Orchids are my guilty pleasure. I'll say this, they die way too easy in Idaho (personal experience). Florida, not so much. In my buddy's neighborhood here, someone put orchids on an outdoor palm tree. Like, they just plopped them into the crevasses of the trunk. They grow and thrive just fine. You don't "water" orchids, you "humidify" them. They're jungle, swamp plants. Along with being slightly parasitic. They do grow best on wood matter than anything else (my experience). Moss and other crap is just too much of a pain in the ass. So yea, in the wrong environment, orchids are a goddamn nightmare to keep alive and honestly, not worth it. But for the most part, most plants in the "wrong" environment are a pain in the ass.
oh, I didn't expect you to have experience with them. kudos and shimmy. I know that there are plenty in greenhouses, but not having grown them I have been under the impression their fungal relationships are so misunderstood that there must not be many varieties in circulation. I know most are endangered in my area in the appalachias. If you'd ever like to grow an odd one and need help finding mycorrhizal fungi or substrate I could probably help. Orchids and and fungi together are akin to sophonophores in my mind, floating around the woods like a man of war waiting to sting the right tree.
And... what has happened in the past billion some odd years of life on this planet? If any organism does not adapt, especially due to fragility it... gets a participation trophy? There's no deserve. It's simply a fact of the circle of life. Why are you throwing morality at this? Is there morality in physics or math? No grandstanding will alter that reality. It's neither sad nor good. Just is.
"Going to stack one more soapbox for me to stand on... and this will get me flamed... koalas and pandas *deserve* to go extinct." -Fern_Blossom, 2 hours ago
"There's no *deserve*.... Why are you throwing morality at this?" -Fern_Blossom, current comment
This was an exercise in friendly ribbing. I think we should save the koalas and the pandas, if we can. We've destroyed enough already. And c'mon, they're cute.
> The only difference between humans and everything else, we as a species collectively said, "no" to nature ruling our lives.
Indeed, it's not kind to anything.
However, even by saying "no" to nature, we're still transforming it (or it transforms itself through its parts, of which we are one type) and part of it; we're not extracting us or whatever from it, in the long term.

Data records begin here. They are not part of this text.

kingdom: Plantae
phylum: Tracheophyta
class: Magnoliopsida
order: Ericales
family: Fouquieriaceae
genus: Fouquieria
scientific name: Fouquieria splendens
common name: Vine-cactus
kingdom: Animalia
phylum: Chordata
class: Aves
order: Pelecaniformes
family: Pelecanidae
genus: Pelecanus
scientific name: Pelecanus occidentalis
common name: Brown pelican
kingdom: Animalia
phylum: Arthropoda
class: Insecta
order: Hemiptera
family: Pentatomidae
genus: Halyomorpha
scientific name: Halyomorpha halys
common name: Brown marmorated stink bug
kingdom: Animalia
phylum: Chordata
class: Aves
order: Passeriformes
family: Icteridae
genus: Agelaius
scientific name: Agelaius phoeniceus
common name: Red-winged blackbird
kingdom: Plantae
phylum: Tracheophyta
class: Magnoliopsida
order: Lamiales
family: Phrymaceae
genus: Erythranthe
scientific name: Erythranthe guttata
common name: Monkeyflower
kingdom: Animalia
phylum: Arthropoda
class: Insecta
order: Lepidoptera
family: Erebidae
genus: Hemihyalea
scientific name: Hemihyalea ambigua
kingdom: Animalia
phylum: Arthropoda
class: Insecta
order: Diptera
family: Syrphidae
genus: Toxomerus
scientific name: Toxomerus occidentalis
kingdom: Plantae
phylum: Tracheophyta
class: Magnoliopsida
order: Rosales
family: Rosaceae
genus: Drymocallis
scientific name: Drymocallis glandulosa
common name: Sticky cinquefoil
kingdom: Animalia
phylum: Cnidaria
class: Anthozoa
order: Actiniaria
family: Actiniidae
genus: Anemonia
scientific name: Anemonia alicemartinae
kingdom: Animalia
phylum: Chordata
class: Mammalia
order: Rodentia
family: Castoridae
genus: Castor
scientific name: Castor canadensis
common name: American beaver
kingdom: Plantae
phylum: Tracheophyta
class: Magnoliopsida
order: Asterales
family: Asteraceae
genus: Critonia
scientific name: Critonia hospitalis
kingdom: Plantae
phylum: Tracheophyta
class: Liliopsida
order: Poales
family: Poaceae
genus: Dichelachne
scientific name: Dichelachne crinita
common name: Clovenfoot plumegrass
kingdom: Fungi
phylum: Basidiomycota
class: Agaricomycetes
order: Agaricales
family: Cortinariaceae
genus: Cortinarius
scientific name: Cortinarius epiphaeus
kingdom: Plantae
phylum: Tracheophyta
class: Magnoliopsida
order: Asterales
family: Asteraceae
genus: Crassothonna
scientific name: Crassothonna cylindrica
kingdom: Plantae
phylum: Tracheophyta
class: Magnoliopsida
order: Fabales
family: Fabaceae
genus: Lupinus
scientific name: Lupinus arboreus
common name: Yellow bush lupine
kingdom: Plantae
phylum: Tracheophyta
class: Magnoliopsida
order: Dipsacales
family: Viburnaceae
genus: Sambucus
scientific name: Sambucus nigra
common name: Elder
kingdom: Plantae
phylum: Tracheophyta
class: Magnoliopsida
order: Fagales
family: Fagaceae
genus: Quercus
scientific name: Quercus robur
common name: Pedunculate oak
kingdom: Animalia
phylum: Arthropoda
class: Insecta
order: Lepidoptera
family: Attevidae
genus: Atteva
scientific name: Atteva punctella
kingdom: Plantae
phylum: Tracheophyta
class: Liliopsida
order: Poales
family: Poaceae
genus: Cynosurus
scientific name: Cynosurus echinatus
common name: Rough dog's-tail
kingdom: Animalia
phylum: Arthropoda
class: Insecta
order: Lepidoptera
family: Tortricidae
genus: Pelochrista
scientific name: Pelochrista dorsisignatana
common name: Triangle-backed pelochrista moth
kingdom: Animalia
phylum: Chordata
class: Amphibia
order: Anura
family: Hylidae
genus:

Nature isn't kind to anything. I completely agree with you, but that needs to be said better since the root concept here is how humans, but nothing else, has fallen out of line with nature. Bullshit. Yea, it's pretty to see a monarch butterfly and how peaceful it must be... except it's probably the lone survivor of its swarm after a flock of swallows decimated all the other butterflies it was with just 20 minutes ago. Animals and plants went extinct pre-humans. All. The. Time. They get slaughtered or diseased without us.
The only difference between humans and everything else, we as a species collectively said, "no" to nature ruling our lives. I mean, for fuck's sake, we're such assholes about it, we setup animal sanctuaries and clinics to rescue wild, injured animals. Any other form of nature would have called it "lunch".
I'm going onto a soapbox now. I blame modern animal/nature shows for this gradual misunderstanding of "nature". If you're old enough, you remember old school nature programs showed how metal, destructive and viscous wildlife actually IS. All the shows I see my nieces and nephews watch... they haven't watched footage of a bear tearing into a still kicking deer or wolves taking down a screaming baby bison or moose. They need to know if they see a bear, wolf, snake or cougar in real life, it's not going to be cuddly or do a song/dance number. It's going to fuck them up and they need to keep their distance. Going to stack one more soapbox for me to stand on... and this will get me flamed... koalas and pandas deserve to go extinct. Mono-food source creatures are asking for trouble and need to evolve to diversify their diet to properly outpace extinction.